There are a few major industry food shows every year. This last week has seen ‘The Speciality and Fine Food Show’ at London’s Olympia. And a very good show it was too. It comes to London every second year, alternating with Birmingham. It used to be that producers would wait patiently for the shows to come around so that they could launch new products, or try out new things on their audience. The shows are for professionals and they would be the place to see all of the top buyers from the best and biggest shops. The Harrods buyers would try to hide their visitor badges, or whisper to the traders to try and avoid anyone knowing who they were. For a long time they would try to gain ‘exclusivity’ on a new product so that nobody else could sell it. The supermarket buyers would be seen following around a buyer from a top store to see what was going to be fashionable or on trend in the coming season. Supermarket buyers have never wasted much time on being inventive or market leaders.

The shows were fun. The producers would entertain existing customers with tasty samples and, maybe, a small beer or glass of wine. They would court new business by offering even more tasty samples and bigger portions of beer or wine. As a buyer in the industry we would meet all of our contacts, colleagues, old and present, friends who had maybe moved to pastures new and we would while away the time catching up and sharing information. In the late nineties and early noughties the shows changed. Transport links improved and producers were offering their wares around Britain faster, sometimes even before they were ready for market.
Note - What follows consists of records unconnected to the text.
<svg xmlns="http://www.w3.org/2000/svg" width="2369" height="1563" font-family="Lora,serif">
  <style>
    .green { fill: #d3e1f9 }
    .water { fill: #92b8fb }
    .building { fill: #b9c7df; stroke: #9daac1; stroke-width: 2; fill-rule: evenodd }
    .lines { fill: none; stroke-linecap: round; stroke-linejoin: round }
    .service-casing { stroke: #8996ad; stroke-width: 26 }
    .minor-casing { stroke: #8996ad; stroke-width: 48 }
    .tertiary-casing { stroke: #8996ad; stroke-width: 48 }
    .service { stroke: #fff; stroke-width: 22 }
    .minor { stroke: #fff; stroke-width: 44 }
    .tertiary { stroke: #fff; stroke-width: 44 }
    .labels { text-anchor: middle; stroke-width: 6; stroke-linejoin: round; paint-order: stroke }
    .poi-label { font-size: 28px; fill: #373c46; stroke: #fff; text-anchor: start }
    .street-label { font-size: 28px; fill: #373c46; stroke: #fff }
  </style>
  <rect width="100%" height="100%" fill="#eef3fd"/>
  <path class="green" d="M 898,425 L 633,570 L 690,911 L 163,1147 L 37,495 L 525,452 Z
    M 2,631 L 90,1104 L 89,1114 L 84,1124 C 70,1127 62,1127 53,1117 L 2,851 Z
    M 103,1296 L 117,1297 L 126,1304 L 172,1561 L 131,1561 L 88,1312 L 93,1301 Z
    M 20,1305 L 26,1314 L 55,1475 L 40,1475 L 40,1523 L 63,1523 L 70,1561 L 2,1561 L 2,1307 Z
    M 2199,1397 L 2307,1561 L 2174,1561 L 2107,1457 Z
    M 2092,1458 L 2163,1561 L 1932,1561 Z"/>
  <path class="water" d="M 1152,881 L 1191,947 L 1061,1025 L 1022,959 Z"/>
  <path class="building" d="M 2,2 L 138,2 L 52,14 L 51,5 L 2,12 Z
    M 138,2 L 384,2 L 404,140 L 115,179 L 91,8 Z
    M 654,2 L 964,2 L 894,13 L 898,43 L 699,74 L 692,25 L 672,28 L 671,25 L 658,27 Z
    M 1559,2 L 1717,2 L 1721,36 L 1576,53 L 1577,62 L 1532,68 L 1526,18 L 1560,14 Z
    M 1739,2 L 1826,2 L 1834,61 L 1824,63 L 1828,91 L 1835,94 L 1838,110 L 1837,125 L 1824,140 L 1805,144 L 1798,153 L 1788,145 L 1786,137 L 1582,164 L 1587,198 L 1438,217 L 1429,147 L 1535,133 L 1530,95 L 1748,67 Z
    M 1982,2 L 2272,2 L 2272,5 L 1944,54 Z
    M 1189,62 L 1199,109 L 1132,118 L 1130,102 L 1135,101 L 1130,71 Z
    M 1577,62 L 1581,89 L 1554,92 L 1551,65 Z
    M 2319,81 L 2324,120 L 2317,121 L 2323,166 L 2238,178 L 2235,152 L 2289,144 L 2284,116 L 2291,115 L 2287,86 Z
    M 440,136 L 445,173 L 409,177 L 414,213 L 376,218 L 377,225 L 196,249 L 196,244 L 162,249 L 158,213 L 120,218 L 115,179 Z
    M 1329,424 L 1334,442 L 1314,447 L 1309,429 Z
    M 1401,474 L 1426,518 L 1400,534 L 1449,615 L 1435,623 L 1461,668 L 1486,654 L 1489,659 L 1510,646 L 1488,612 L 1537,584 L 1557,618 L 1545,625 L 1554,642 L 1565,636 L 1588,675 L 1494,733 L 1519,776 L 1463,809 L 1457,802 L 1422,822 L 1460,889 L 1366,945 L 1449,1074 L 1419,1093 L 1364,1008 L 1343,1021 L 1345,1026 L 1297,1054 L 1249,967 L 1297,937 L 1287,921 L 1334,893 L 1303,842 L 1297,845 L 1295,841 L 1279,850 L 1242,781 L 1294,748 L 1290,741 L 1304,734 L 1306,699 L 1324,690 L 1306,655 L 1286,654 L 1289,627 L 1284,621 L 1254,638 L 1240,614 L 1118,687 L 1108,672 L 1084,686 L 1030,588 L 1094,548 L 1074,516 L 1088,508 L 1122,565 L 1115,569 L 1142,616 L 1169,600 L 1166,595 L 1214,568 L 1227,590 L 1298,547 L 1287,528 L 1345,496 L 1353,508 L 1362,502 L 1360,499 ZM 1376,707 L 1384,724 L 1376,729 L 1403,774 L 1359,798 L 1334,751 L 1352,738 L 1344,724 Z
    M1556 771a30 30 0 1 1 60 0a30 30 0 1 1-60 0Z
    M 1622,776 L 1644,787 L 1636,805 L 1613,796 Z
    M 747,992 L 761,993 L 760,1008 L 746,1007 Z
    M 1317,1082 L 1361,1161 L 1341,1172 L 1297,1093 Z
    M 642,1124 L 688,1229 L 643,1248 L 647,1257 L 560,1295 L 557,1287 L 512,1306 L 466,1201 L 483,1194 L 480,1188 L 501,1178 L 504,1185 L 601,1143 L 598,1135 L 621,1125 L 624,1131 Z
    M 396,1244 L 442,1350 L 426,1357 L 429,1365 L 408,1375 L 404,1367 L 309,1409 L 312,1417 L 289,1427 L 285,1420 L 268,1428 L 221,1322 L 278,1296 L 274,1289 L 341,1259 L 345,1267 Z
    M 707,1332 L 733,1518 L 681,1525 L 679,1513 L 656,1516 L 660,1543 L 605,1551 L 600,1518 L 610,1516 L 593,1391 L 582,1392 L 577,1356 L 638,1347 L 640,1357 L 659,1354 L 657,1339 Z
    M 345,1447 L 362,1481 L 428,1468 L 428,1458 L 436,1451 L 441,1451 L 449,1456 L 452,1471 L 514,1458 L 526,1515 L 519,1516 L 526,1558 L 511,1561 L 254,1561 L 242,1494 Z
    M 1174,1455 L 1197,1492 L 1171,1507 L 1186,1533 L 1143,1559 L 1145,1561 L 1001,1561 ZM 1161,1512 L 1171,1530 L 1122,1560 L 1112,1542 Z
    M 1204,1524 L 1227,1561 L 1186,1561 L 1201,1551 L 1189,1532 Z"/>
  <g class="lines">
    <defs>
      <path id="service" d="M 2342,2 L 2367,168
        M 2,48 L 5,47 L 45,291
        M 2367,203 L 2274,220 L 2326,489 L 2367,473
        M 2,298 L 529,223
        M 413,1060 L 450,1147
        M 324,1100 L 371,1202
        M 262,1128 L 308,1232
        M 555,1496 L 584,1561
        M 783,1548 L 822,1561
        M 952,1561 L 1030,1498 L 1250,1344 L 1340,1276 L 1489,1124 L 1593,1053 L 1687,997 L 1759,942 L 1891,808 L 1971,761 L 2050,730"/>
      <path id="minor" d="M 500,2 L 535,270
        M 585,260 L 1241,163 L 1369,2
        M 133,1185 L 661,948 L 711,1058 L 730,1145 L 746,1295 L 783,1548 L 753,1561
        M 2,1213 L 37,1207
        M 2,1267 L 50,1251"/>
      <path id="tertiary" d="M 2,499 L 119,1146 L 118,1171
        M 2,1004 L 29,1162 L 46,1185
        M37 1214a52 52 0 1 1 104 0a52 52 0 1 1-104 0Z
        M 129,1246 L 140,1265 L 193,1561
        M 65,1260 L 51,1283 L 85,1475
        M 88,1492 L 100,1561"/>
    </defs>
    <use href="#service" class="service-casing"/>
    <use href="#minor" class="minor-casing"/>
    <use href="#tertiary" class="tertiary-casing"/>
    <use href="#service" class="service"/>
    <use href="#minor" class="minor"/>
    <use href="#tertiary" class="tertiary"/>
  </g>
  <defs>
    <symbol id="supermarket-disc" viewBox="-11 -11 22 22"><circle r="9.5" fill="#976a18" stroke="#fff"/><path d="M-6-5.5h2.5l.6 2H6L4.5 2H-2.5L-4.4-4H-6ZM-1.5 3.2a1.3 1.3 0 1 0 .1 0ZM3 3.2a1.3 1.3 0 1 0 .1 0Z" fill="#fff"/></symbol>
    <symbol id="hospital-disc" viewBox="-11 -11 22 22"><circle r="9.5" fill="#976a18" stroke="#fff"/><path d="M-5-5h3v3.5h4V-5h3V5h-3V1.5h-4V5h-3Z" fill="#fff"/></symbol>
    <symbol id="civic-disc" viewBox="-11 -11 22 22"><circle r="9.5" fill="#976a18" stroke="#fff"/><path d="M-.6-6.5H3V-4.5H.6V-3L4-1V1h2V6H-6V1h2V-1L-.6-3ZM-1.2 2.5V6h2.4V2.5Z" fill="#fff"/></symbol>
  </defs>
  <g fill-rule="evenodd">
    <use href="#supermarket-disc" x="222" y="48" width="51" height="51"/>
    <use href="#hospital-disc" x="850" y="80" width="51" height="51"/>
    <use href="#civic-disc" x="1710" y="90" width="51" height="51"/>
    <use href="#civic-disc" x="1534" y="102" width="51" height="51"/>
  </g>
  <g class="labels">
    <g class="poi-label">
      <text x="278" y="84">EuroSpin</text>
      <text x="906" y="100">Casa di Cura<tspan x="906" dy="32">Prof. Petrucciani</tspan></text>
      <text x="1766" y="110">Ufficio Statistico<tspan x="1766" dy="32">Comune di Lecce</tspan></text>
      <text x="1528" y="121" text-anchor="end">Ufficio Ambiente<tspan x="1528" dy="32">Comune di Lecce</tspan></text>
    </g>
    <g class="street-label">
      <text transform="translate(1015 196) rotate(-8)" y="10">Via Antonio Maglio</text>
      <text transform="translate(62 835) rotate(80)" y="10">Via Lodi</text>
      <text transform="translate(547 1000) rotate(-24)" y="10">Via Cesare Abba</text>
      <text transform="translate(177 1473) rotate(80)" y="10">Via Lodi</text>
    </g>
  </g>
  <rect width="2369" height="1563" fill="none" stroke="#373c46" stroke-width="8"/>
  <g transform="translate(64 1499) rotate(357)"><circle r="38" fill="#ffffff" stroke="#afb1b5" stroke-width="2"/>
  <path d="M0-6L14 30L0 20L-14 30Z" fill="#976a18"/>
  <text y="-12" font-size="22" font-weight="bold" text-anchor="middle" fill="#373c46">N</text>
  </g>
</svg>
Food scares and competition made money a bit more scarce and entertainment took a back seat. Venues in London became very expensive and many producers were simply priced out of coming. There have been other issues along the way but none that couldn’t be ironed out. As shown this week at Olympia.

This show was a bit of a throw back. Some of the razzmatazz was back. The halls were full (many more producers than recent years) and there was a buoyancy about the place. I visited on the last day of three so, unfortunately, many of my friends would have visited sooner, but I still bumped into a few and I was delighted to see one of my finest suppliers, Mr Piers Adamson, at his last show before he takes a graceful bow and slips away from mainstream food supply. Piers’ is one of those ebullient, larger than life characters who bring an unfettered positivity to the food industry. He’s far too young to retire, but he will be missed following his decision to step back from the main stream I went with Freddie, from Meat N16, and Gessica, from Meat NW5. We spent a long time looking at new ideas for the coming autumn and winter months. Gessica’s bag was so full of samples that poor Freddie was given it to carry. We looked at some delicious Charcuterie, I met a real old school bacon producer who is also making proper Black Pudding, we tasted our way through a whole manner of sauces and condiments and there was an abundance of cheese. Our existing French supplier, Patrick, took me aside to tell me in a very clandestine fashion about a cooked Ham that he wants to bring to Britain (he told me not to tell Agata – not sure why?) and, today, I ate the most delicious Cornish Pasty for lunch that I had snaffled during our visit. It’s too early to say which of our finds will make the shelves in the coming weeks. I advise our customers to keep their eyes open.

The real winners this week were the producers and the show organisers. They put on a very good show, and reminded me how lucky we are to have such a great food industry in Britain.